#### [Exercise]
Range to reproduce from the entries below: the line with "ring tip: (1194, 834)", the line with "wrist: (1271, 872)", and every line in between. Give them exactly and give nothing else.

Landmark coordinate records
/---

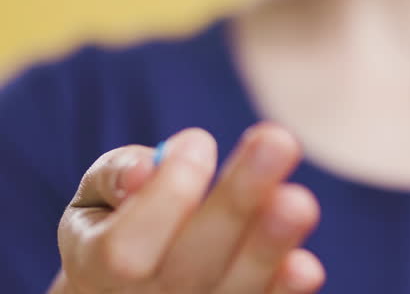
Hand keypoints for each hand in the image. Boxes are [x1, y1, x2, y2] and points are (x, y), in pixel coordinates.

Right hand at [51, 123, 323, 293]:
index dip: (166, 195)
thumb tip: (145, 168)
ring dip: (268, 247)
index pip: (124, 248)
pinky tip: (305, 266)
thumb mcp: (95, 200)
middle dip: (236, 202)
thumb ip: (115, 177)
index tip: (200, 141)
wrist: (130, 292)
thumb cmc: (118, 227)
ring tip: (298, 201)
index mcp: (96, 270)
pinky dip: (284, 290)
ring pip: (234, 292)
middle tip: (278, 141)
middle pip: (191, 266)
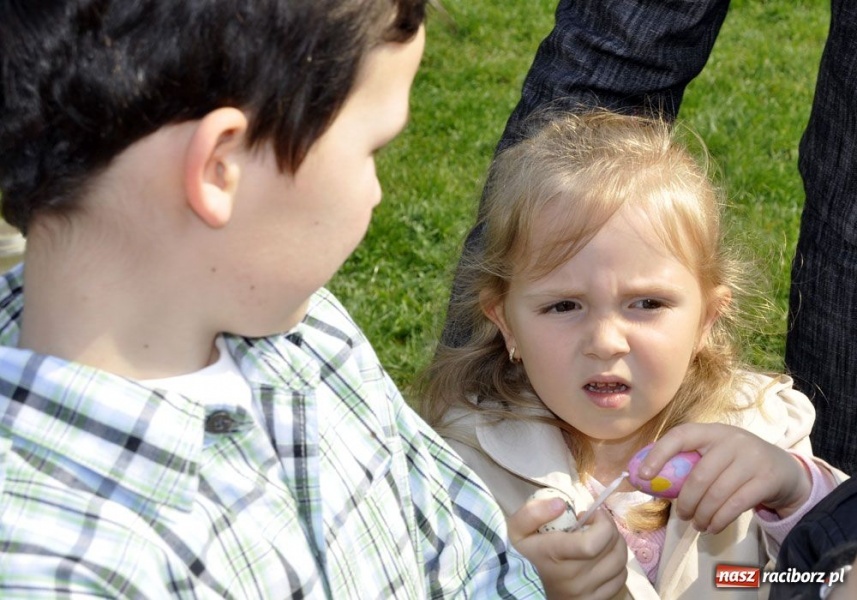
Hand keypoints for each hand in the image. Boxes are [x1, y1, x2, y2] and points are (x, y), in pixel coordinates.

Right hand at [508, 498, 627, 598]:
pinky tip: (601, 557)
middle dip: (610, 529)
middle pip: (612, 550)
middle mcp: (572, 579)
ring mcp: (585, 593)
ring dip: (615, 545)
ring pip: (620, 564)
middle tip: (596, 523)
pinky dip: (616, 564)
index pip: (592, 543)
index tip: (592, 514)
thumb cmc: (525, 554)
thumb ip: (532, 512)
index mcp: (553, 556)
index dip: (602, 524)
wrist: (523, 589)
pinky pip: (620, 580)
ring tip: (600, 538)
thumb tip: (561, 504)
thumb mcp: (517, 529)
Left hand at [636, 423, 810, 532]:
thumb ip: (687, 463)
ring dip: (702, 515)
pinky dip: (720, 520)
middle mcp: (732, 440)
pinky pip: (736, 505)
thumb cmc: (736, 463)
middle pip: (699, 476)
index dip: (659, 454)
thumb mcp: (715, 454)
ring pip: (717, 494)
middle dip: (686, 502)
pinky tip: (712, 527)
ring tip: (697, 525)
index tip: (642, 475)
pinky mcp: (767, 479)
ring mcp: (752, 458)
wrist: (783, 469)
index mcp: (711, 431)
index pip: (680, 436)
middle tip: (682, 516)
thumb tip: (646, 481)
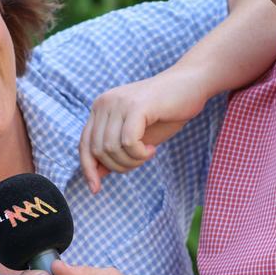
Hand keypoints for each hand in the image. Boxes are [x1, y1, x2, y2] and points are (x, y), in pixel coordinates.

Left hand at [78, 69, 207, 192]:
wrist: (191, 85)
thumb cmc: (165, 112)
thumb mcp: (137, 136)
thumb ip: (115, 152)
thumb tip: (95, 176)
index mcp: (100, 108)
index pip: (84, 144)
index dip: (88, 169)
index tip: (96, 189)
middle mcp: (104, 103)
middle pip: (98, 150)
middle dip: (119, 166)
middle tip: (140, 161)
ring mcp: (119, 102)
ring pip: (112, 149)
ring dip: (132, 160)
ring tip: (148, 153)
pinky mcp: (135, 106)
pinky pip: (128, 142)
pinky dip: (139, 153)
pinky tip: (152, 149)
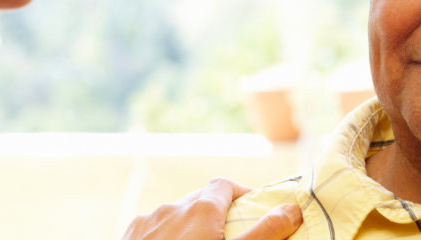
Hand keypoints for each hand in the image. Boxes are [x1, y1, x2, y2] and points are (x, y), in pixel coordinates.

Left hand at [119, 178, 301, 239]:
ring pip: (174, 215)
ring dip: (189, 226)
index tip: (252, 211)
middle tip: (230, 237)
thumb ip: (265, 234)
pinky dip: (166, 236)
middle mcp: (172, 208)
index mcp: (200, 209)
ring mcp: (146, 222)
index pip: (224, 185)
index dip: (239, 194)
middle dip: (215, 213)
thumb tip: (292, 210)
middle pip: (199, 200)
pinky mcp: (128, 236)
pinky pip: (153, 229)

\---
/---

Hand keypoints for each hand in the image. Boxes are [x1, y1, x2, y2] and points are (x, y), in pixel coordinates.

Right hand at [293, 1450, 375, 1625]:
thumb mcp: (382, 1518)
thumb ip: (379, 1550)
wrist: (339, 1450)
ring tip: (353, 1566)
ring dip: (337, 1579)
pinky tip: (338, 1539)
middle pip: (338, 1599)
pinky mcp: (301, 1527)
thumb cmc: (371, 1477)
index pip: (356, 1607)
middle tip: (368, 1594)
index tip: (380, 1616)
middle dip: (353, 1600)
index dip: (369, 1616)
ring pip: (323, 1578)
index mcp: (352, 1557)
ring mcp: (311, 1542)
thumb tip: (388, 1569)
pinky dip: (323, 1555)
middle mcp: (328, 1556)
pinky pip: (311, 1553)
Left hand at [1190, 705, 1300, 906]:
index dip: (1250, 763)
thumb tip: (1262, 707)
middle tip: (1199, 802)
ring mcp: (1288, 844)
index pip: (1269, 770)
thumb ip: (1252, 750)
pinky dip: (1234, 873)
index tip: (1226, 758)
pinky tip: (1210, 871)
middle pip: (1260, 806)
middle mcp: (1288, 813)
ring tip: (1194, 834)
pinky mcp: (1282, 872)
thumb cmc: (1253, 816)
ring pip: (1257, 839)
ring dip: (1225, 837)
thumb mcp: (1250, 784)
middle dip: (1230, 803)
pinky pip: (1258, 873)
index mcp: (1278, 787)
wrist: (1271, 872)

\---
/---

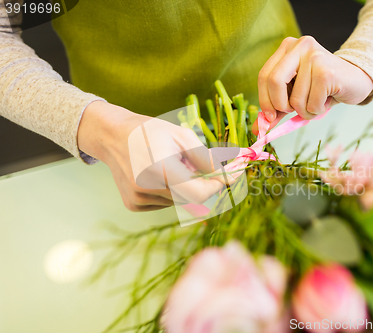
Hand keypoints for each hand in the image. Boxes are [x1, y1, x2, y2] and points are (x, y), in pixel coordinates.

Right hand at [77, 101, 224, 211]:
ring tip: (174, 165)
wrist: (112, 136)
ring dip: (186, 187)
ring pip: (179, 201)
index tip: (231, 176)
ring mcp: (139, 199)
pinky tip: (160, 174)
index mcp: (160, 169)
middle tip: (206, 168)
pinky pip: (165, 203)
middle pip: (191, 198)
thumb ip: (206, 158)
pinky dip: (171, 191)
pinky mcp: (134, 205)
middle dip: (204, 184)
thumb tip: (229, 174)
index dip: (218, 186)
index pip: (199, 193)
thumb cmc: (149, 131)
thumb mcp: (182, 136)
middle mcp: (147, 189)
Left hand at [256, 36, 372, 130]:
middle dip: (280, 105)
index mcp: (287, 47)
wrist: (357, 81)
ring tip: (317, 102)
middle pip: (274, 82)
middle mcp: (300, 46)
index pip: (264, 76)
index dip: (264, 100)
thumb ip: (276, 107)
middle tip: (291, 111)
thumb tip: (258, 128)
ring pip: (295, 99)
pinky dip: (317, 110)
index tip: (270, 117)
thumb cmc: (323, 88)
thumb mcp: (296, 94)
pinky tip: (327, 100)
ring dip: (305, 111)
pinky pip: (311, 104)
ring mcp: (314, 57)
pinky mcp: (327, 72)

\---

#### [Result of the exercise]
ring tip: (1194, 834)
pinky mcp: (1282, 872)
thumb cmc: (1253, 816)
ring pip: (1257, 839)
ring dip: (1225, 837)
thumb mcp: (1250, 784)
middle dip: (1230, 803)
pinky pip: (1258, 873)
index mcp: (1278, 787)
wrist: (1271, 872)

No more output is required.